>Hi;
>
>I am using FB 2.5.3. in a fast environment (win8 64bit - QuadCore 3.4 Ghz - 8 
>GB ram).
>
>If I run this query it goes very very fast and returns 84 records:
>
>Preparing query: select distinct "PROC" from "GEST" where ("GEST"."FSAL" 
>between '20080801' and '20080812') order by "PROC"
>Prepare time: 0.007s
>Field #01: GEST.PROC Alias:PROC Type:STRING(10)
>PLAN SORT ((GEST NATURAL))
>
>But if I run this one, it will return 84 records but it needs 10 minutes !!!:
>Preparing query: select "PROC"."PROC" from "PROC" where ("PROC"."PROC" in (
>select distinct "PROC" from "GEST" where ("GEST"."FSAL" between '20080801' and 
>'20080812'))) order by "PROC"
>Prepare time: 0.003s
>Field #01: PROC.PROC Alias:PROC Type:STR ING(10)
>PLAN SORT ((GEST NATURAL))
>PLAN (PROC ORDER PROC_PK)
>
>Executing...
>Done.
>-1258819480 fetches, 0 marks, 28351438 reads, 0 writes.
>0 inserts, 0 updates, 0 deletes, 11439 index, 962254304 seq.
>Delta memory: 25308 bytes.
>Total execution time: 0:10:53 (hh:mm:ss)
>Script execution finished.
>
>PROC is a table with 11400 rows. Even if the query optimizer takes the worse 
>path (analizing one by one) it seems that 10 minutes is too much ... 
>In my opinion, both may run very quick. Why is the second one taking that 
>long?.

Well, your query does tell Firebird to find the DISTINCT possible values of 
PROC in a subset of GEST 11400 times. Sure, an ideal optimizer would have been 
able to see that your subselect wasn't correlated (not referencing the outer 
select) and that you didn't really bother about whether the subselect returned 
distinct records or not. Newer versions of Firebird do try to transform 
IN(<SUBSELECT>) into EXISTS(SELECT...), but I guess that your DISTINCT makes it 
give up. I think someone once told (probably Ann) that one of the early 
InterBase betas (or maybe it was even before that) had an optimizer that always 
chose the quickest way to return a result set. It's only problem was that it 
could use days to find which way was the quickest!

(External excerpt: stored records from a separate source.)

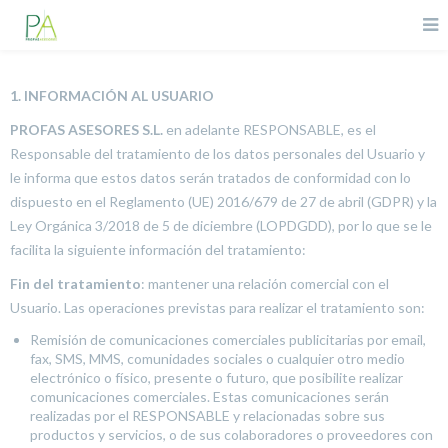
1. INFORMACIÓN AL USUARIO
PROFAS ASESORES S.L.
en adelante RESPONSABLE, es el
Responsable del tratamiento de los datos personales del Usuario y
le informa que estos datos serán tratados de conformidad con lo
dispuesto en el Reglamento (UE) 2016/679 de 27 de abril (GDPR) y la
Ley Orgánica 3/2018 de 5 de diciembre (LOPDGDD), por lo que se le
facilita la siguiente información del tratamiento:
Fin del tratamiento
: mantener una relación comercial con el
Usuario. Las operaciones previstas para realizar el tratamiento son:
Remisión de comunicaciones comerciales publicitarias por email,
fax, SMS, MMS, comunidades sociales o cualquier otro medio
electrónico o físico, presente o futuro, que posibilite realizar
comunicaciones comerciales. Estas comunicaciones serán
realizadas por el RESPONSABLE y relacionadas sobre sus
productos y servicios, o de sus colaboradores o proveedores con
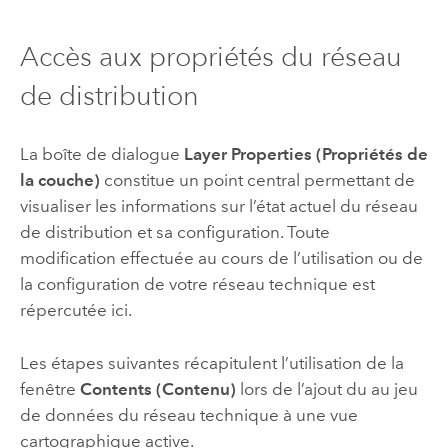
Accès aux propriétés du réseau
de distribution
La boîte de dialogue
Layer Properties (Propriétés de
la couche)
constitue un point central permettant de
visualiser les informations sur l’état actuel du réseau
de distribution et sa configuration. Toute
modification effectuée au cours de l’utilisation ou de
la configuration de votre réseau technique est
répercutée ici.
Les étapes suivantes récapitulent l’utilisation de la
fenêtre
Contents (Contenu)
lors de l’ajout du au jeu
de données du réseau technique à une vue
cartographique active.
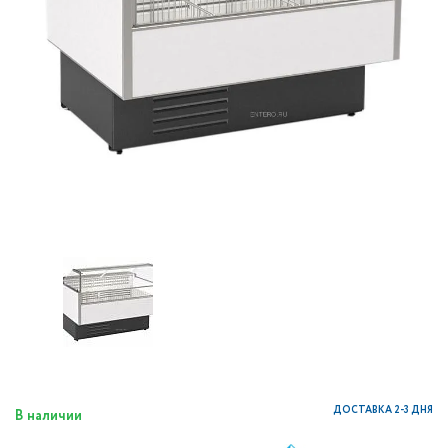
ДОСТАВКА 2-3 ДНЯ
В наличии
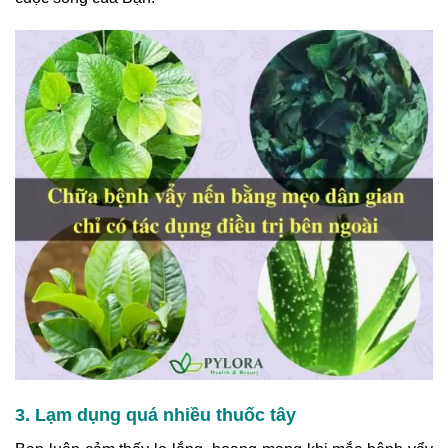
3. Lạm dụng quá nhiều thuốc tây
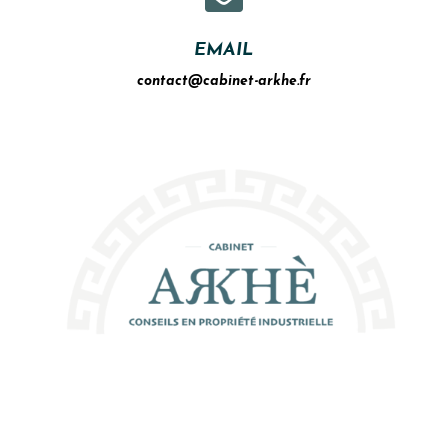
EMAIL
contact@cabinet-arkhe.fr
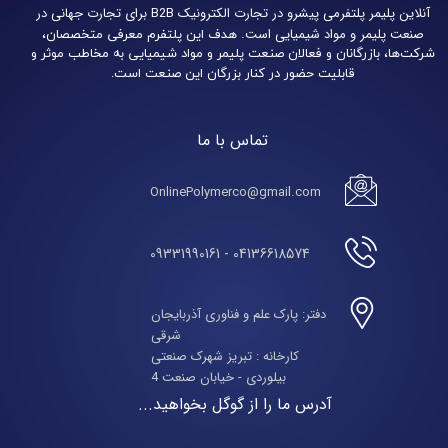
آنلاین پلیمر پلتفرمی پیشرو در تجارت الکترونیک B2B برای تجارت جهانی در
صنعت پلیمر و مواد شیمیایی است.
هدف این پلتفرم معرفی متخصصان،
شرکت‌ها، بازرگانان و فعالان صنعت پلیمر و مواد شیمیایی به مخاطب موثر و
قابلیت حضور در کنار بزرگان این صنعت است.
تماس با ما
OnlinePolymerco@gmail.com
04136618574 - 09331990161
دفتر: پارک علم و فناوری آذربایجان
شرقی
​​​​​​​کارخانه : تبریز شهرک صنعتی
بیلوردی - خیابان صنعت 4
آدرس ما را از گوگل بخواهید...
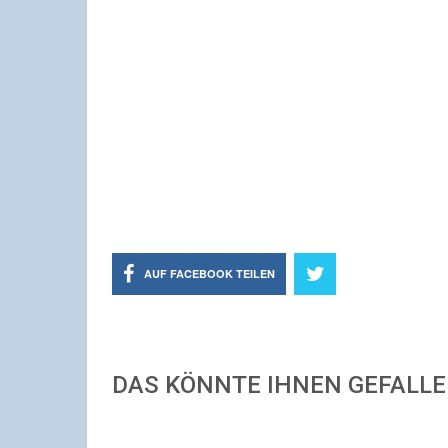
AUF FACEBOOK TEILEN
DAS KÖNNTE IHNEN GEFALL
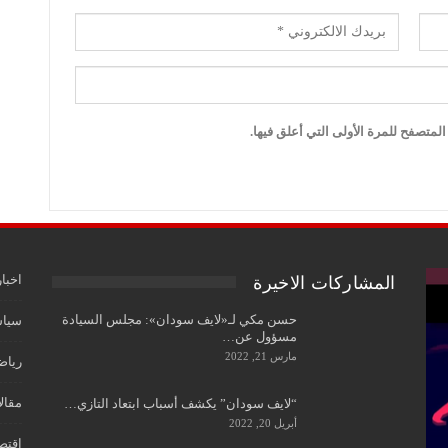
لمتصفح للمرة الأولى التي أعلق فيها.
اخبار
المشاركات الاخيرة
حسن مكي لـ«لايف سودان»: مجلس السيادة
سياس
مسؤول عن…
مارس 21, 2022
رياض
مقال
“لايف سودان” يكشف أسباب ابتعاد التازي…
أبريل 20, 2022
اقتص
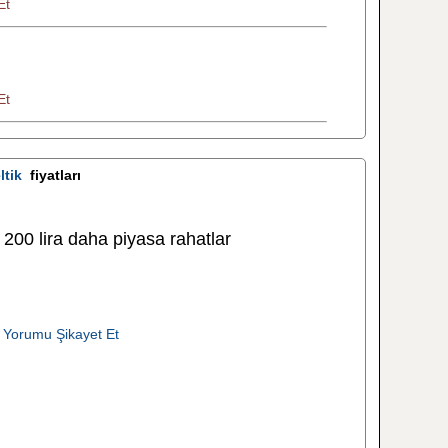
Et
Et
ltik
fiyatları
 200 lira daha piyasa rahatlar
 Yorumu Şikayet Et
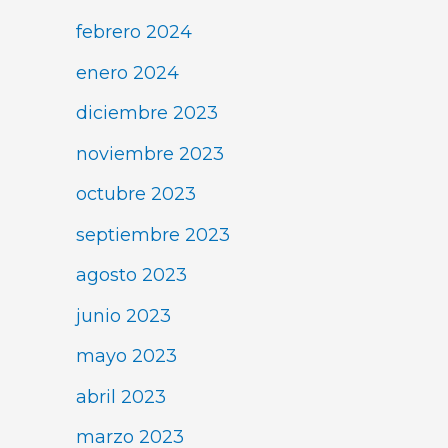
febrero 2024
enero 2024
diciembre 2023
noviembre 2023
octubre 2023
septiembre 2023
agosto 2023
junio 2023
mayo 2023
abril 2023
marzo 2023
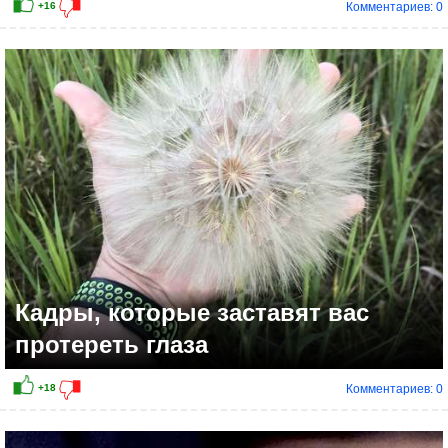
Комментариев: 0
+11
Кадры, которые заставят вас
протереть глаза
Комментариев: 0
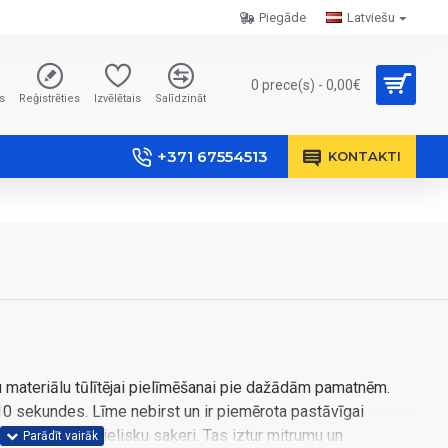
Piegāde
Latviešu
0 prece(s) - 0,00€
s
Reģistrēties
Izvēlētais
Salīdzināt
+371 67554513
KONTAKTI
 materiālu tūlītējai pielīmēšanai pie dažādām pamatnēm.
 10 sekundes. Līme nebirst un ir piemērota pastāvīgai
 tā nodrošina lielisku saķeri. Tas iztur mitrumu un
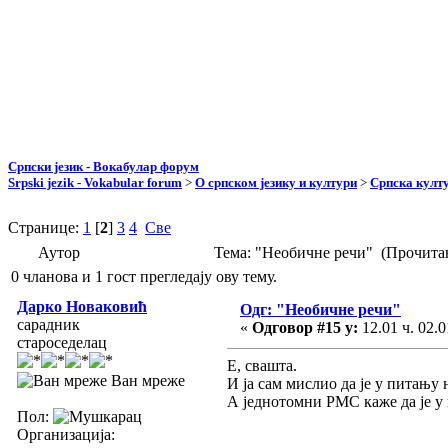
Српски језик - Вокабулар форум
Srpski jezik - Vokabular forum
>
О српском језику и култури
>
Српска култу
Странице:
1
[
2
]
3
4
Све
Аутор
Тема: "Необичне речи" (Прочитан
0 чланова и 1 гост прегледају ову тему.
Дарко Новаковић
Одг: "Необичне речи"
сарадник
«
Одговор #15 у:
12.01 ч. 02.0
староседелац
Е, свашта.
Ван мреже
И ја сам мислио да је у питању 
А једнотомни РМС каже да је у 
Пол:
Организација:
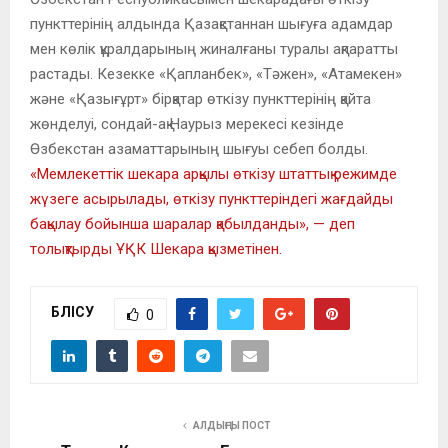
пункттерінің алдында Қазақстаннан шығуға адамдар
мен көлік құралдарының жиналғаны туралы ақпаратты
растады. Кезекке «Қапланбек», «Тәжен», «Атамекен»
және «Қазығұрт» бірқатар өткізу пункттерінің қайта
жөнделуі, сондай-ақ Наурыз мерекесі кезінде
Өзбекстан азаматтарының шығуы себеп болды.
«Мемлекеттік шекара арқылы өткізу штаттық режимде
жүзеге асырылады, өткізу пункттеріндегі жағдайды
бақылау бойынша шаралар қабылданды», — деп
толықтырды ҰҚК Шекара қызметінен.
БӨЛІСУ
0
АЛДЫҢҒЫ ПОСТ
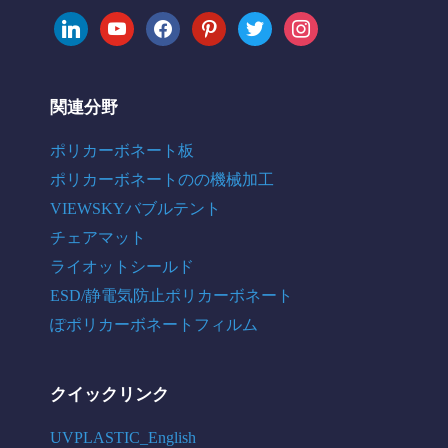
linkedin
youtube
facebook
pinterest
twitter
instagram
関連分野
ポリカーボネート板
ポリカーボネートのの機械加工
VIEWSKYバブルテント
チェアマット
ライオットシールド
ESD/静電気防止ポリカーボネート
ぽポリカーボネートフィルム
クイックリンク
UVPLASTIC_English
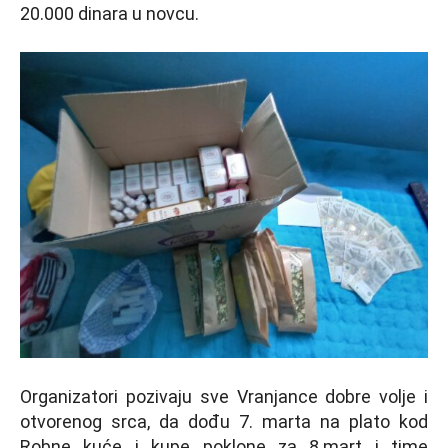
20.000 dinara u novcu.
Organizatori pozivaju sve Vranjance dobre volje i
otvorenog srca, da dođu 7. marta na plato kod
Robne kuće i kupe poklone za 8.mart i time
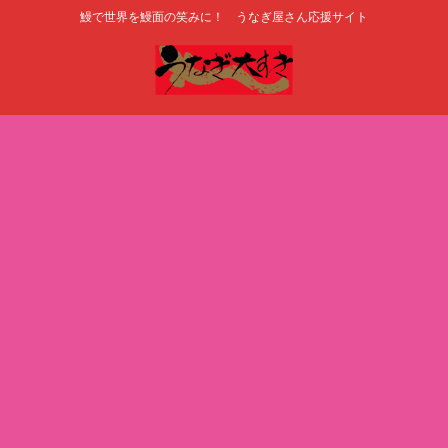
鰻で世界を鰻面の笑みに！ うなぎ屋さん応援サイト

There are several fair ways to reach the result you want:

1) The standard way to write your type of query
select p.PROC from PROC p
where exists(select * from GEST g where g.PROC = p.PROC and g.FSAL between 
'20080801' and '20080812')
order by PROC

2) Quicker than option 1, but the result could differ a bit and you may want to 
add DISTINCT
select p.PROC
from PROC p
join GEST g on p.PROC = g.PROC
where g.FSAL between '20080801' and '20080812'

3) Logically similar to your original query in that you treat things like two 
statements and put them together. A nice way to do things if you construct your 
SQL dynamically.
with tmp(PROC) as
(select distinct PROC from GEST where (FSAL between '20080801' and '20080812')
select p.PROC from PROC p
join tmp g on p.PROC = t.PROC

Myself, I sometimes use IN (<constant values>) (I even used it earlier today), 
but I stopped using IN(<subselect>) after 1 or 2 attempts 15 years ago. I've 
never missed it since.

By the way, your original query can benefit from an index for GEST.FSAL, but 
cannot use an index for PROC.PROC. My second and third suggestion above could 
use indexes for GEST.FSAL and PROC.PROC, whereas my first suggestion only could 
use indexes for GEST.FSAL and GEST.PROC.